*Task details:*
From the records below, pull out every line that contains the string "false" and copy each one unchanged.

******

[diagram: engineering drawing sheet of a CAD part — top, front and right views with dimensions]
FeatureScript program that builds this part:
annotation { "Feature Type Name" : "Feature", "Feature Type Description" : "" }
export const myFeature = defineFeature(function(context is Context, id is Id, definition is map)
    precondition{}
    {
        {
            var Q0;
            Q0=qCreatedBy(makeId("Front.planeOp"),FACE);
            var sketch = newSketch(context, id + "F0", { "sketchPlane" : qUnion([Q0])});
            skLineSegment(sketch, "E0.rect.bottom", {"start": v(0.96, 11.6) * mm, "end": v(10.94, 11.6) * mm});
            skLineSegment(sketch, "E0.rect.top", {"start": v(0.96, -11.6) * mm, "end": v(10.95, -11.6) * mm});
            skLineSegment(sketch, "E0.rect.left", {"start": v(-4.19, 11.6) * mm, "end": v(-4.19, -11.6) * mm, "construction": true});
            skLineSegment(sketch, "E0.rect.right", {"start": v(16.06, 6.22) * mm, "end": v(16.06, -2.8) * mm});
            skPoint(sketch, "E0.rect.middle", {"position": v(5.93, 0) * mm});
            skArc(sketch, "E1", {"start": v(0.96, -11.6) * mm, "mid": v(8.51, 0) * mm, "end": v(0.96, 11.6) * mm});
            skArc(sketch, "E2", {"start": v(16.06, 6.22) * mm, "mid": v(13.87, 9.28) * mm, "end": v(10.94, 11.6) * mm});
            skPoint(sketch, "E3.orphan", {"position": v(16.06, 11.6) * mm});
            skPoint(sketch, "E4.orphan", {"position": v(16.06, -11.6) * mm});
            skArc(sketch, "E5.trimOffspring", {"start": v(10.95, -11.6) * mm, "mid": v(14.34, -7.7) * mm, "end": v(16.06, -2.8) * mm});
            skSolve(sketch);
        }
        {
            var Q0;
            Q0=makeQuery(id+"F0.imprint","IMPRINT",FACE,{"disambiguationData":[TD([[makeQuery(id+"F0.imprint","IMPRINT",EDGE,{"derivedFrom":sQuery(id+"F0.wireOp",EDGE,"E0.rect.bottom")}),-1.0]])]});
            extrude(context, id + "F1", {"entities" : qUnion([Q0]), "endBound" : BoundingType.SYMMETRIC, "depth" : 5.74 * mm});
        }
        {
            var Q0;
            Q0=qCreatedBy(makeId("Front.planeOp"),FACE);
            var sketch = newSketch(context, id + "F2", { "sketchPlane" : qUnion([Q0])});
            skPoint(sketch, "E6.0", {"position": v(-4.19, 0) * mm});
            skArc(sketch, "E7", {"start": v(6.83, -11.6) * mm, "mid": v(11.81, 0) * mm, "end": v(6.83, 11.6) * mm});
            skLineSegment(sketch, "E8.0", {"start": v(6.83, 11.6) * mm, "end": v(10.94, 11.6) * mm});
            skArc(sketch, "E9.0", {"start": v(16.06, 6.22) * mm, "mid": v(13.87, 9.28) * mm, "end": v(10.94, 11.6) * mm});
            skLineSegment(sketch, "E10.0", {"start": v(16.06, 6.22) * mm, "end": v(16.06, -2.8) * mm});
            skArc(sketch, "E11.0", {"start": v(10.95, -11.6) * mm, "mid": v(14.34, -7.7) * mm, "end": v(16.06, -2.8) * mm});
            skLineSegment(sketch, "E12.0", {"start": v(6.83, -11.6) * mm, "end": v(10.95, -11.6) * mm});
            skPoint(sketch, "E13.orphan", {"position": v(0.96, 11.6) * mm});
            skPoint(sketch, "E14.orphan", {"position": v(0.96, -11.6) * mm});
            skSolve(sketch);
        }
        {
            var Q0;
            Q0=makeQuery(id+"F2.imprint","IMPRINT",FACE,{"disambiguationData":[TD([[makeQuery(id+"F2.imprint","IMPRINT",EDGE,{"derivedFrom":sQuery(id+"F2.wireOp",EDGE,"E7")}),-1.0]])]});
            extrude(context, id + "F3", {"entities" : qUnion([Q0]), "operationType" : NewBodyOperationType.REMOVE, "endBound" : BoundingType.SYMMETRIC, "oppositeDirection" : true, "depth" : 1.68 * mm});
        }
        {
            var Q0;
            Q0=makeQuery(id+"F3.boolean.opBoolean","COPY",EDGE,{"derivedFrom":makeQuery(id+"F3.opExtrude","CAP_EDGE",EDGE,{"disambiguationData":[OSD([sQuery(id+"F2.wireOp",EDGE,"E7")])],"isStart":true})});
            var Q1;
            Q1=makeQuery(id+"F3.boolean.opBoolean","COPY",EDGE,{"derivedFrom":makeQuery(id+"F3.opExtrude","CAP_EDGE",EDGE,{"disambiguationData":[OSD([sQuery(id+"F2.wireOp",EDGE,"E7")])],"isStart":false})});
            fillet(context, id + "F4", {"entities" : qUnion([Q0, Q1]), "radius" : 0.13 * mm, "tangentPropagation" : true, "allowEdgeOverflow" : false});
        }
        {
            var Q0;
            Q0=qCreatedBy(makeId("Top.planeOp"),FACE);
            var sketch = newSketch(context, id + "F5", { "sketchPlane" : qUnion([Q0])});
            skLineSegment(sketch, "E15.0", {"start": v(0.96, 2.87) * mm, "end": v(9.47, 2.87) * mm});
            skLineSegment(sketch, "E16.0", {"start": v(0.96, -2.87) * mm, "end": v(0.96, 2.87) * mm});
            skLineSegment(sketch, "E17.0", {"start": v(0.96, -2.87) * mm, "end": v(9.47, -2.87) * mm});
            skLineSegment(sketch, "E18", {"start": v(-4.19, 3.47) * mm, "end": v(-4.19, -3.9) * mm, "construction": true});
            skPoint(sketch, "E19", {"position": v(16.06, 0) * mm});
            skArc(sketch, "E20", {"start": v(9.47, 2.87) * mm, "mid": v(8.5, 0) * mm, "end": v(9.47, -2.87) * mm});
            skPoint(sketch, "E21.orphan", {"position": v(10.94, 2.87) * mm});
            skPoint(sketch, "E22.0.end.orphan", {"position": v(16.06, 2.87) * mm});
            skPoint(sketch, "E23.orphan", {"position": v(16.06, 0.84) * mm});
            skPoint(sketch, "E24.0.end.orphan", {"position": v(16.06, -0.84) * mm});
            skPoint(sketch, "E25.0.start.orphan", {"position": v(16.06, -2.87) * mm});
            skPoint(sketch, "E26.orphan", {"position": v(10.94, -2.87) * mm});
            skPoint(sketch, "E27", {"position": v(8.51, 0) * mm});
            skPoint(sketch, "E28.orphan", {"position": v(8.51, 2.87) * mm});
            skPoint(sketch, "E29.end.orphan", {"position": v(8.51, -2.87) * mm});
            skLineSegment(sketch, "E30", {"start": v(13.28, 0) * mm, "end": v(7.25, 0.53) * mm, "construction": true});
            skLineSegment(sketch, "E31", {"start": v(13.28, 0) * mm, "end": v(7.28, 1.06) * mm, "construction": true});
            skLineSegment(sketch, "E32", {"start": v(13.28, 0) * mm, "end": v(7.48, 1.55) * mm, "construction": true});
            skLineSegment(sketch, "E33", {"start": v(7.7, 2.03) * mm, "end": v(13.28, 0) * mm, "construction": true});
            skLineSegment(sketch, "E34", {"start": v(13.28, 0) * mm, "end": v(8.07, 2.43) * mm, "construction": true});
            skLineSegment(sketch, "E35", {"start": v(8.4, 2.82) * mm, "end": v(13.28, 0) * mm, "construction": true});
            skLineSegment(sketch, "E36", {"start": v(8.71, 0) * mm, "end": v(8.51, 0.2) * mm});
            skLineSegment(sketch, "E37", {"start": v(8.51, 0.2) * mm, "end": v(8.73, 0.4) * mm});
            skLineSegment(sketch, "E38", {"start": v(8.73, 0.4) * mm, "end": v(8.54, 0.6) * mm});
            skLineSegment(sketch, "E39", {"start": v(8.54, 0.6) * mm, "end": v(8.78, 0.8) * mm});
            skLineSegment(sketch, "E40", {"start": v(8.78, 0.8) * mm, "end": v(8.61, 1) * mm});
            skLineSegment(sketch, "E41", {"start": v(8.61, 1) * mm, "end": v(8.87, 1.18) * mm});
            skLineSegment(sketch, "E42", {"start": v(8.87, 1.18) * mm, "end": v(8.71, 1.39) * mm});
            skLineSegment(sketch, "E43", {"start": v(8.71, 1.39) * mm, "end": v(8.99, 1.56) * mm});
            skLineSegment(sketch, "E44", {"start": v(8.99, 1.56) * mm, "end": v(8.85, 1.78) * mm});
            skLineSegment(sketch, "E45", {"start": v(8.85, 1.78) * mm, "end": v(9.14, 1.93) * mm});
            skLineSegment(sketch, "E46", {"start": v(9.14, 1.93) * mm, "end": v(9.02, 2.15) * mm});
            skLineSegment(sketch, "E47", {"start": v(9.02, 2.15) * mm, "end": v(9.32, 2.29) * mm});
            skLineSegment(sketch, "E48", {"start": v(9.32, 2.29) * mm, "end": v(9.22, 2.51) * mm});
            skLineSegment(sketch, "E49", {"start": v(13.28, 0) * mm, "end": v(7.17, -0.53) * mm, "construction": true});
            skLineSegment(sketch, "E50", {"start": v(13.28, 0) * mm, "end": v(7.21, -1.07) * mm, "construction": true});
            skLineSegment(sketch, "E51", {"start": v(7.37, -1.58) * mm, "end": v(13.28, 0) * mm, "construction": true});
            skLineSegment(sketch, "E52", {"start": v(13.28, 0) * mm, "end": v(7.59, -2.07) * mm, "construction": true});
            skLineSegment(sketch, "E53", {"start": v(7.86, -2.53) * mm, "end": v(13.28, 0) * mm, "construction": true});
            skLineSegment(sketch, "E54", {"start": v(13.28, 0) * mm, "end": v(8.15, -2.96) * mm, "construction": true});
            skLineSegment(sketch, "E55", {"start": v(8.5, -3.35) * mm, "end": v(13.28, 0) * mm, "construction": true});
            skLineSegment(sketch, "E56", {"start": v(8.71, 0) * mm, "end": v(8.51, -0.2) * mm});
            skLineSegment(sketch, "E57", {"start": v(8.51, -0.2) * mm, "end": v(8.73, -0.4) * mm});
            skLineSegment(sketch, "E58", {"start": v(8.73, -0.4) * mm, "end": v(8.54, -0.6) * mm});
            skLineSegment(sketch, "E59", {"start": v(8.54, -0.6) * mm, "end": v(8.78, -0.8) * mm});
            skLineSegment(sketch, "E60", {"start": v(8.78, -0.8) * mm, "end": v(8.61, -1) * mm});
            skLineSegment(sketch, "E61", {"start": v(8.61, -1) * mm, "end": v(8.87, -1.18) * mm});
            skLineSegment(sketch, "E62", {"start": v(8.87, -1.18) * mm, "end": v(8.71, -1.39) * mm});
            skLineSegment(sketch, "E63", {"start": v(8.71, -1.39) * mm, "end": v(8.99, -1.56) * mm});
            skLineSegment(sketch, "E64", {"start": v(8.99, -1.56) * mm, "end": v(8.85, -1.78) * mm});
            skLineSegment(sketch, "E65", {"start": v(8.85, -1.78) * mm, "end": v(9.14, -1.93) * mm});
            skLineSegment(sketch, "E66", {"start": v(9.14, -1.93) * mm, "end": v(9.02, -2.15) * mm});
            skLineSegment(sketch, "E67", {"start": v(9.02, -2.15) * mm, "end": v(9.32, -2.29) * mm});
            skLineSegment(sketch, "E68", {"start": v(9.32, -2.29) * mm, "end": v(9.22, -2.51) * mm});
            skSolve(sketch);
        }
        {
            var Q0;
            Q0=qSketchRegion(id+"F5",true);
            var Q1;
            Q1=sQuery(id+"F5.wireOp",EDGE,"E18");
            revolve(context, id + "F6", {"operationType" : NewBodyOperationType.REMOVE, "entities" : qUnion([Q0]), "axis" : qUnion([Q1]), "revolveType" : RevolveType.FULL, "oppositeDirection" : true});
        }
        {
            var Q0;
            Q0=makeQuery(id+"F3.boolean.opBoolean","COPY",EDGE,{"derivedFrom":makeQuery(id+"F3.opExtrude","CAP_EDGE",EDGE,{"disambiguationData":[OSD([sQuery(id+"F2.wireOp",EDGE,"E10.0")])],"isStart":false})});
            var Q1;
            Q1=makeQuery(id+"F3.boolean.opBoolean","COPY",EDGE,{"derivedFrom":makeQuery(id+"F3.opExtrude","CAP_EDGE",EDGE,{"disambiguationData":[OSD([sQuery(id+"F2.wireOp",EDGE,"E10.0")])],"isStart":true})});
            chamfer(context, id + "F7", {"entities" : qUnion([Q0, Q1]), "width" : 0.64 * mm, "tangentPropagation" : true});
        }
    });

******

*Exercise output:*
            Q1=makeQuery(id+"F3.boolean.opBoolean","COPY",EDGE,{"derivedFrom":makeQuery(id+"F3.opExtrude","CAP_EDGE",EDGE,{"disambiguationData":[OSD([sQuery(id+"F2.wireOp",EDGE,"E7")])],"isStart":false})});
            fillet(context, id + "F4", {"entities" : qUnion([Q0, Q1]), "radius" : 0.13 * mm, "tangentPropagation" : true, "allowEdgeOverflow" : false});
            Q0=makeQuery(id+"F3.boolean.opBoolean","COPY",EDGE,{"derivedFrom":makeQuery(id+"F3.opExtrude","CAP_EDGE",EDGE,{"disambiguationData":[OSD([sQuery(id+"F2.wireOp",EDGE,"E10.0")])],"isStart":false})});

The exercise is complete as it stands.